Le 22 octobre 1421, sainte Colette, la célèbre réformatrice de l'ordre des Claristes, était à Neublans, allant de Poligny à Seurre, où l'attendait la duchesse de Bourgogne. P... de Baume, son confesseur, sœur Perrine, sa compagne, sept autres religieuses et un officier de la cour de Bourgogne l'accompagnaient. Elle se trouva arrêtée dans son voyage par les eaux enflées de la rivière du Doubs, qui ne permettait pas aux bateliers de la traverser. La Bienheureuse avait comme à son ordinaire, passé une grande partie de la nuit en oraisons. Le jour étant venu, elle recommanda à son confesseur de tout disposer pour le départ; et comme il lui exposait l'impossibilité ou du moins l'extrême danger de traverser le Doubs : « Danger! lui répondit-elle, et la Providence? La Providence qui nous a conduits vous et moi depuis tant d'années, à travers tant de périls!» L'officier de la duchesse, moins rassuré, promit de les suivre, mais seulement dans le cas où il n'y aurait pas trop de témérité à vouloir franchir l'obstacle. On descendit le côteau assez rapide au pied duquel coule la rivière. Colette marchait à la tête de la pieuse caravane. «< Où donc est la rivière? lui demanda sœur Perrine, cette rivière que l'on dit si grosse et que la barque ne passe plus? Allons toujours, lui répondit la sainte. »

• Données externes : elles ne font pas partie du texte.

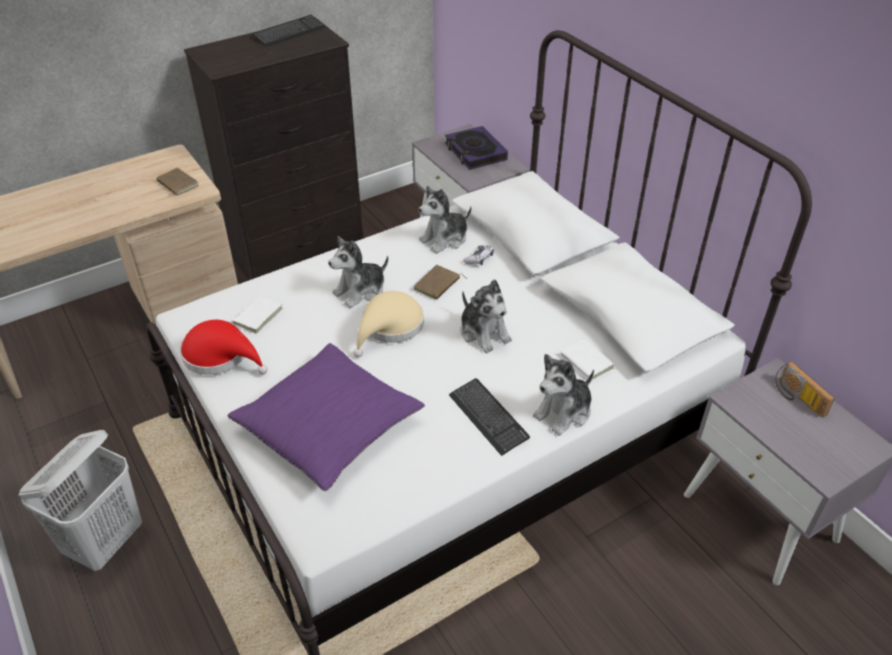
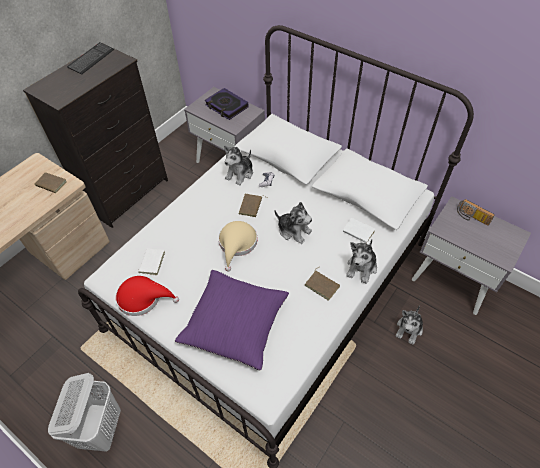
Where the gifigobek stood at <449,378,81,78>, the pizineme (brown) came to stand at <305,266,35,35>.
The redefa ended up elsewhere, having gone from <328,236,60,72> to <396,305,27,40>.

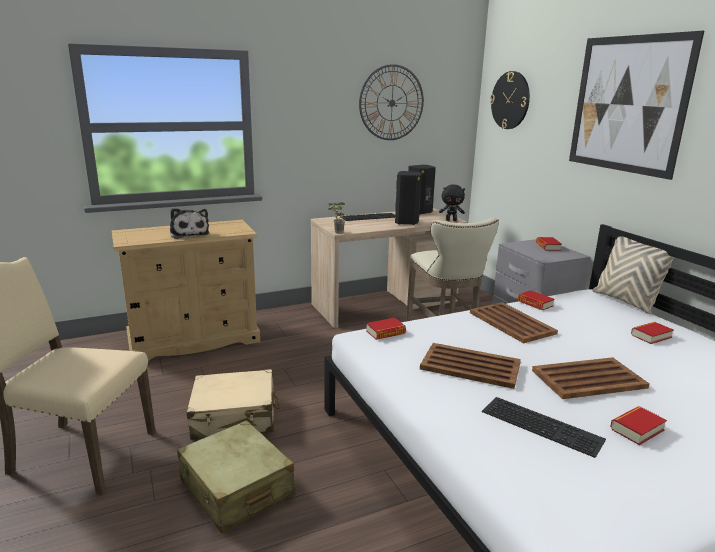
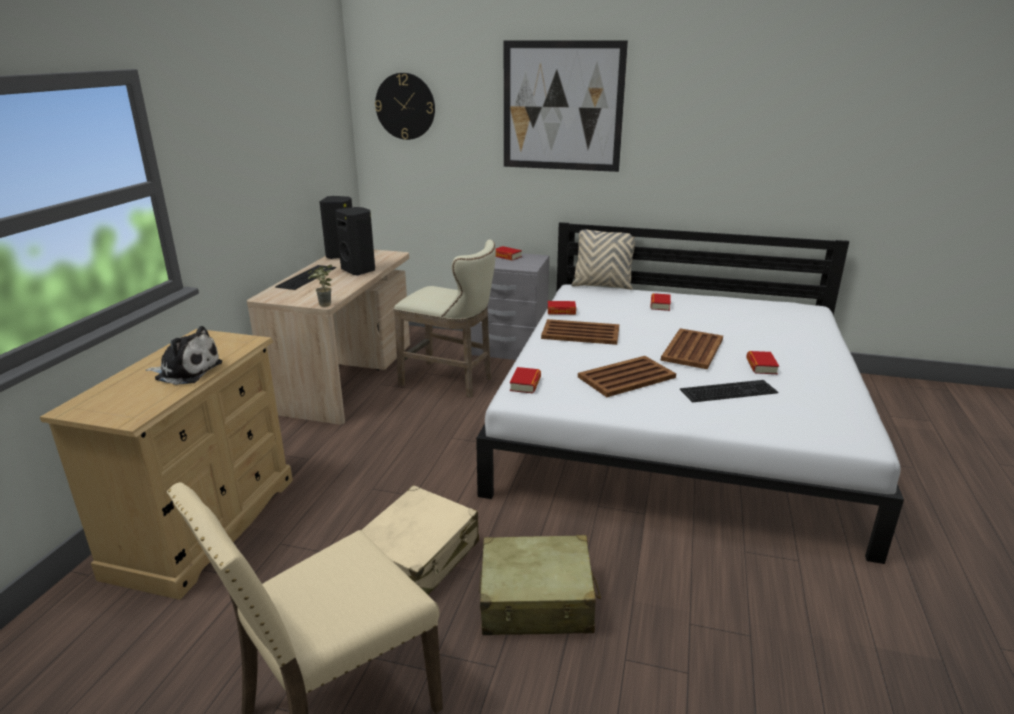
The second view lost the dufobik at <359,64,65,76>.
The second view lost the redefa (black) at <439,185,26,36>.

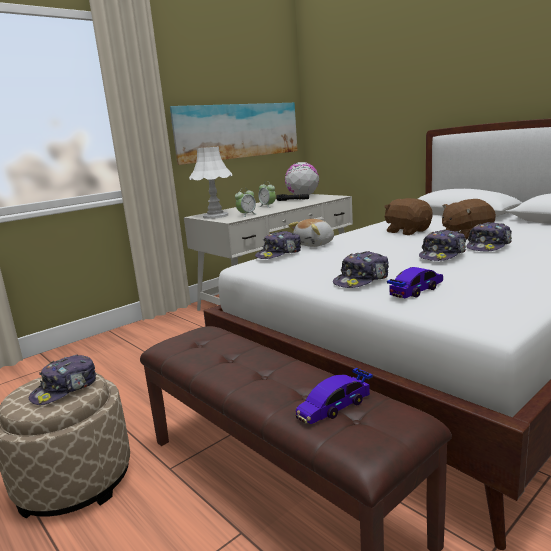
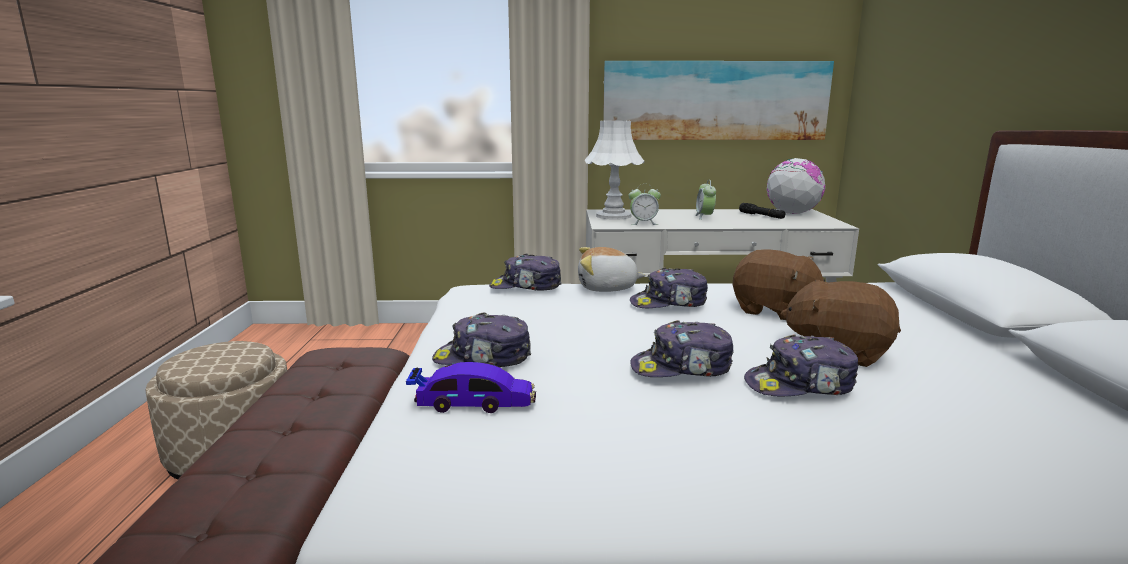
The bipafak ended up elsewhere, having gone from <29,354,67,51> to <630,268,78,40>.
The redefa (brown) at <384,198,49,37> ended up facing another way, 120 degrees clockwise from before.
The second view lost the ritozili at <296,368,77,56>.

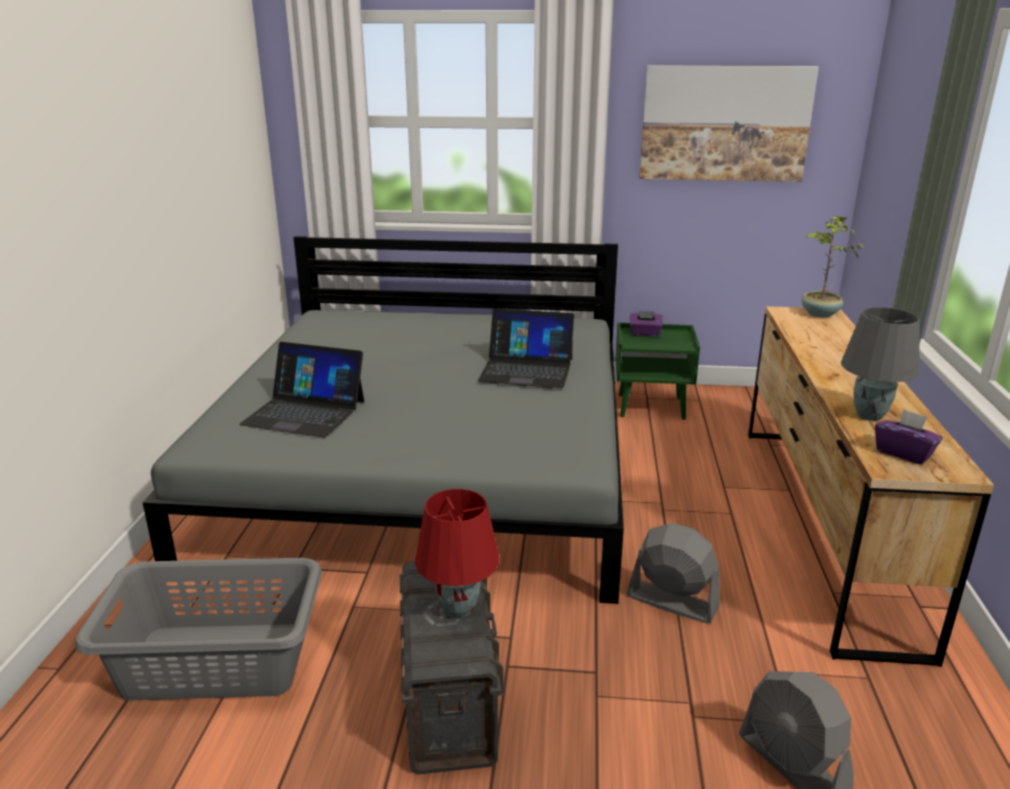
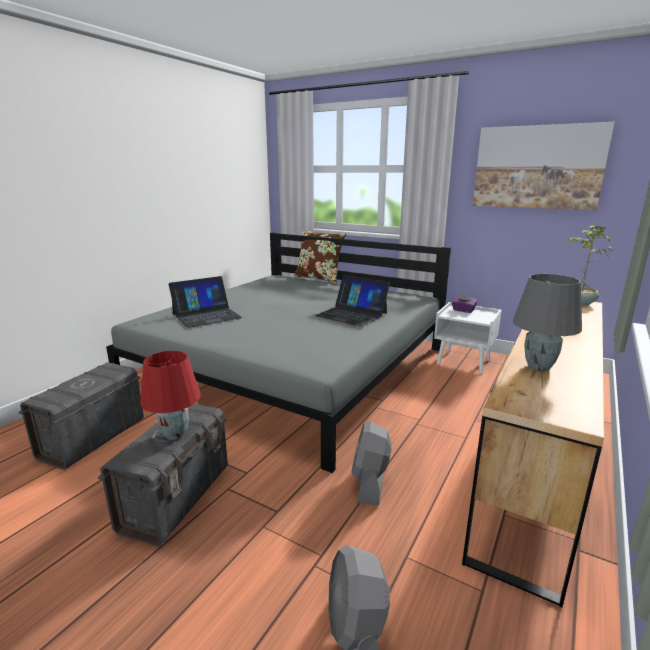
Where the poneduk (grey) stood at <75,558,247,142>, the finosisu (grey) came to stand at <19,362,125,108>.
The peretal at <239,342,125,95> ended up facing another way, 75 degrees counterclockwise from before.
The second view gained the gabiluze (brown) at <293,230,53,53>.
The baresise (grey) at <627,523,93,100> ended up facing another way, 135 degrees counterclockwise from before.
What was the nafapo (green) at <615,323,85,97> turned into the nafapo (white) at <434,302,68,72>.
The second view lost the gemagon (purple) at <875,409,68,56>.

Toute la troupe allait déjà sur l'eau et nul ne s'en apercevait, si ce n'est les paysans et les pontonniers qui, voyant nos voyageurs marcher sur les flots comme sur un chemin, poussaient des exclamations infinies.
« Qu'est-ce donc qui fait crier ces gens-là? demanda l'officier au confesseur. Je l'ignore, dit le Révérend Père. Ils craignent sans doute que nous n'allions de gaîté de cœur nous jeter au gouffre tout-à-l'heure.»>
Arrivés sur la rive droite, au Petit-Noir, les compagnons de Colette curent aussitôt les yeux dessillés, et ils virent la rivière qu'ils venaient de franchir à pied sec sans seulement y avoir pris garde. Colette se mit à genoux; les personnes qui l'accompagnaient suivirent son exemple et remercièrent Dieu de la faveur qu'ils venaient de recevoir. Les habitants du Petit-Noir, stupéfaits, accompagnèrent, par respect, l'illustre réformatrice jusqu'à une lieue de leur village, en se recommandant à ses prières.
Ce miracle a été raconté par Désiré Monnier, d'après les manuscrits de l'abbé de Saint-Laurent.